In 1997 he famously clashed with Khomeini's successor, Ayatollah Ali Khamenei, whom he outranked in the religious hierarchy, after questioning the powers of the Supreme Leader.
This led to the closure of Montazeri's religious school and an attack on his office in Qom. He was placed under house arrest for six years.
After his detention, state-run media began referring to him as a "simple-minded" cleric, references to him in schoolbooks were erased and streets named after him were renamed, but he remained defiant.
Born into a provincial family and educated at a seminary, Hoseyn Ali Montazeri came to prominence as one of the early backers of Khomeini.
Tortured
Prior to the overthrow of the Iranian monarchy, he organised public protests in support of Khomeini, following the latter's arrest.
As a result he was repeatedly detained himself and tortured in jail.
While Khomeini was in exile in Iraq, Montazeri was nominated as his representative in Iran, and after the revolution, he was designated as successor.
But he was marginalised after questioning decisions taken by the Supreme Leader and calling for a transparent assessment of the revolution's failures.

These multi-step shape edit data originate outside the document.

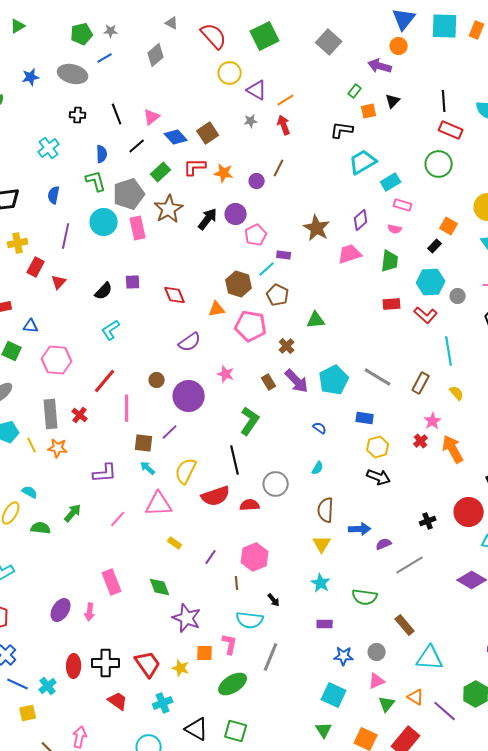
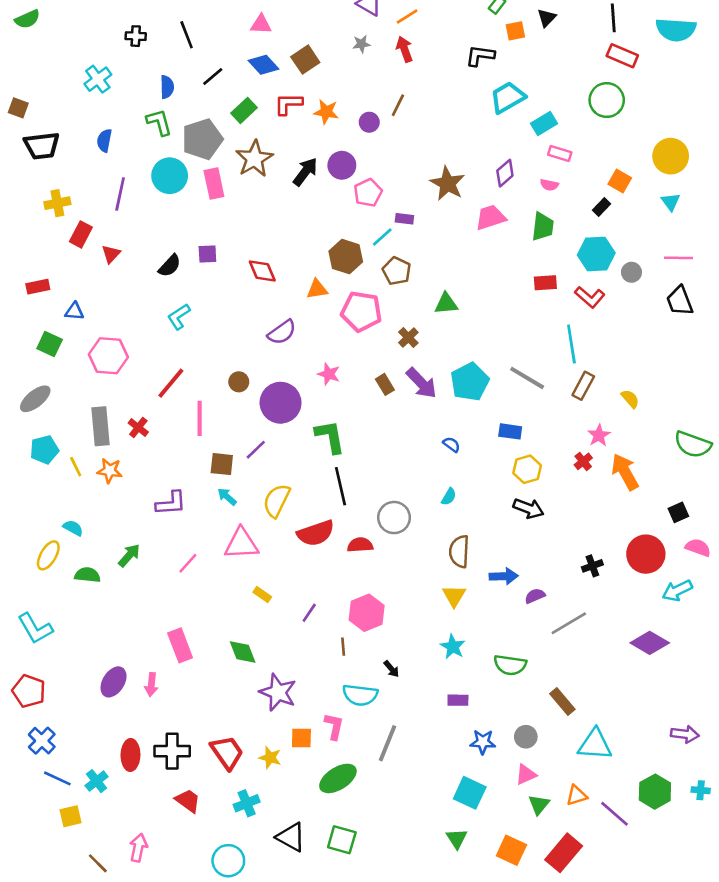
pink triangle: (152, 117) -> (261, 24), moved, turned 42
cyan line: (449, 351) -> (571, 344), moved
green L-shape: (250, 421) -> (330, 437), moved, turned -44
orange triangle: (416, 697) -> (577, 795), turned -48

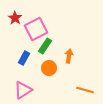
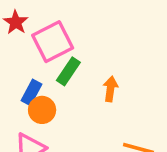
orange circle: (49, 68) -> (42, 110), moved

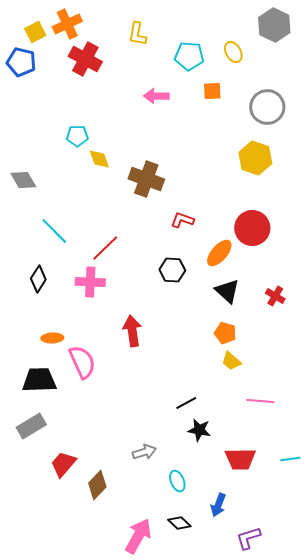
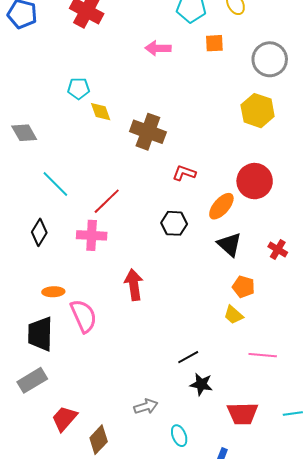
orange pentagon: (225, 333) -> (244, 287), moved
black trapezoid: (39, 380) -> (40, 334), turned -87

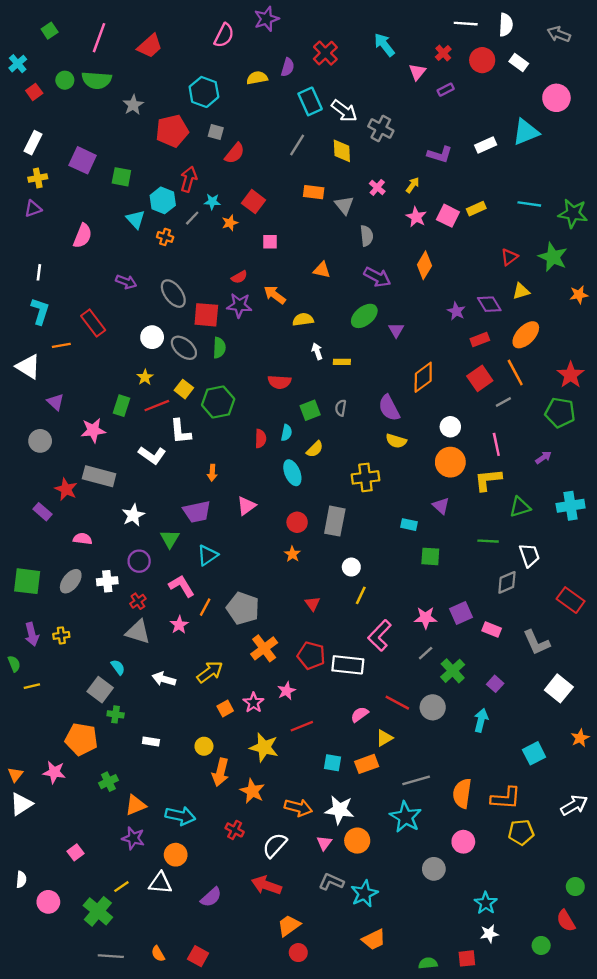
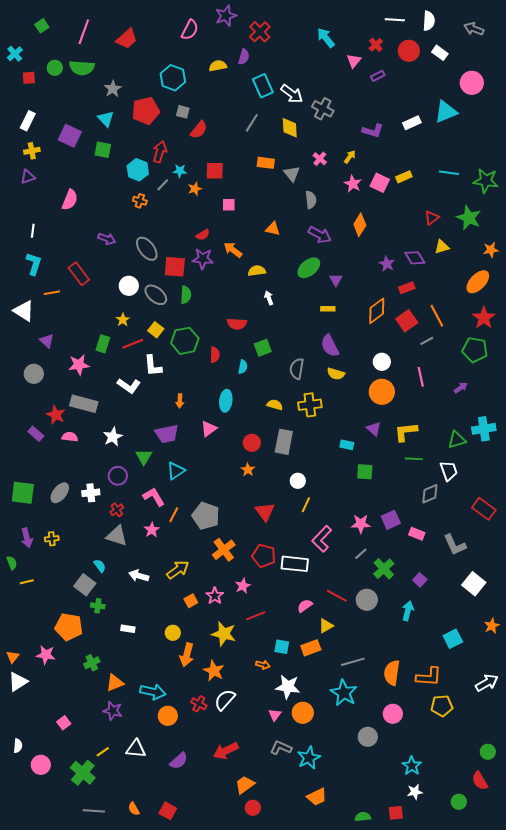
red cross: (325, 53) -> (260, 32), moved
red square: (34, 92) -> (29, 78), turned 32
red square: (253, 202) -> (215, 171), turned -36
cyan triangle: (136, 219) -> (106, 119), moved
orange ellipse: (526, 335) -> (478, 282), moved
yellow rectangle: (342, 362) -> (328, 309), moved
orange diamond: (423, 377) -> (377, 311), moved
gray semicircle: (341, 408) -> (297, 369), moved, size x1.5
red semicircle: (261, 439) -> (215, 355), moved
yellow semicircle: (315, 449) -> (275, 405), moved, turned -119
cyan ellipse: (292, 473) -> (226, 401), moved, turned 30
yellow L-shape: (488, 480) -> (406, 432), moved
green triangle: (520, 507) -> (457, 440), moved
pink semicircle: (83, 539) -> (70, 437), moved
red triangle: (312, 604) -> (265, 512), size x1.5
orange arrow: (298, 808) -> (263, 665), moved, size x0.6
white semicircle: (275, 845) -> (225, 700), moved
orange circle: (176, 855) -> (168, 716), moved
red arrow: (266, 885) -> (226, 751), turned -45

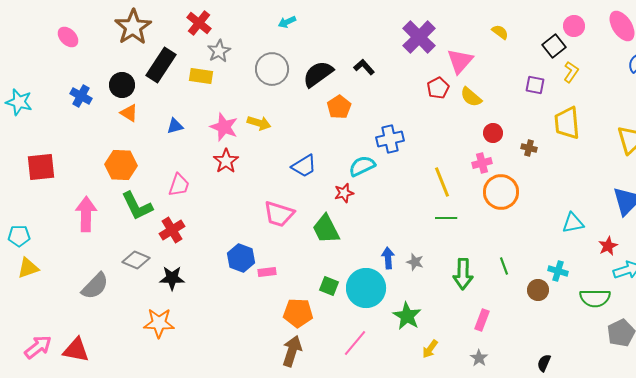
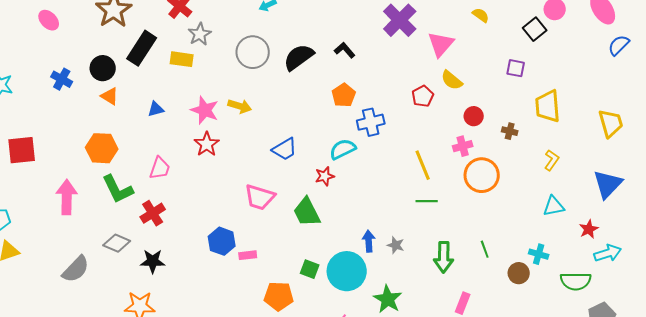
yellow L-shape: (571, 72) -> (552, 160), moved
red pentagon: (438, 88) -> (423, 96), moved
orange pentagon: (339, 107) -> (344, 95), moved

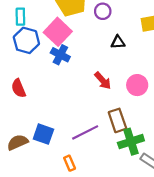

In his opposition to President Ahmadinejad, he became an unlikely inspiration for Iranian reformists.
Despite his old age and failing health, Hoseyn Ali Montazeri backed the opposition's claims that the 2009 election result, which gave President Ahmadinejad a landslide victory, had been widely rigged.
The cleric had often said his opinions were guided by his "sense of religious duty".